Methods We searched The Cochrane Library (Issue 1.2011), MEDLINE (1996 to September 2010), EMBASE (1974 to September 2010), CBM (1989 to 2011), CNKI (1997 to 2011), VIP (1989 to 2011). The quality of included studies was critically evaluated. Data analyses were performed with The Cochrane Collaboration's Revman 5.0 software.

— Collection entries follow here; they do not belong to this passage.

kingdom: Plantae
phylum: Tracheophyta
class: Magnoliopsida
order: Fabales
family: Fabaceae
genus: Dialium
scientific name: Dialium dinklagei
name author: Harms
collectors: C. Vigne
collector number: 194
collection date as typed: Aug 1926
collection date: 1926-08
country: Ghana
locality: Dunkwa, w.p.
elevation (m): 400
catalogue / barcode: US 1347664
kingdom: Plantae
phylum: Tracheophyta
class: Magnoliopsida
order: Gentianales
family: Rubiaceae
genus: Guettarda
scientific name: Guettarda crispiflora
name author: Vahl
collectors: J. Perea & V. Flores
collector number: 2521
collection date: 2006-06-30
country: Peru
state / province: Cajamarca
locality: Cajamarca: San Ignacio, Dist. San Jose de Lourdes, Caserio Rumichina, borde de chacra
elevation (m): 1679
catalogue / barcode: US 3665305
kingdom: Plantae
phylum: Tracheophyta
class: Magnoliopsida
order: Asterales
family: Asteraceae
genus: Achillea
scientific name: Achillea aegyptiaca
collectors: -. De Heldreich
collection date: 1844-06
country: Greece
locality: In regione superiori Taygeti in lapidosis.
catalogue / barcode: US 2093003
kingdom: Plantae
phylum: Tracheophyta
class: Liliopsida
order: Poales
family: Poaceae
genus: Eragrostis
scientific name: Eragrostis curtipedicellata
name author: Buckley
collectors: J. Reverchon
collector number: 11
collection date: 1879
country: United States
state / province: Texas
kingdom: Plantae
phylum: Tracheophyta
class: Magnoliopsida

Results Seven randomised controlled trials met the including criteria. The meta-analysis showed the incidence of all-cause mortality at 6 months follow-up was lower in the early invasive group compared with the conservative group (RR 0.75, 95% CI 0.61 to 0.92, p=0.007), there was a non-significant trend toward more deaths (RR 0.88, 95% CI 0.65 to 1.18, p=0.38); Myocardial infarction were significantly decreased by an invasive strategy with RR of 0.74 (95% CI 0.63 to 0.87); there was a reduction in rehospitalisation for unstable angina (RR 0.66, 95% CI 0.61 to 0.73, p<0.00001); The invasive strategy was associated with a twofold increase in the RR of PCI-related myocardial infarction (as variably defined). There was a non-significant increase in bleeding by an invasive strategy, but, a routine invasive strategy was associated with a significantly higher bleeding rate at 1-year follow-up (RR 2.22, 95% CI 1.55 to 3.17, p<0.0001). Over 5 years, The most marked treatment effect was on MI (10.0% RI strategy vs 12.9% SI strategy), and there were consistent trends for cardiovascular deaths (RR 0.83, 95% CI 0.68 to 1.01, p=0.068) and All-cause deaths (RR 0.90, 95% CI 0.77 to 1.05). There was an 11.1% absolute risk reduction in highest-risk patients.

Conclusion An early invasive strategy is preferable to a conservative strategy in the treatment of UA/NSTEMI at long-term follow-up, especially in the high risk patients.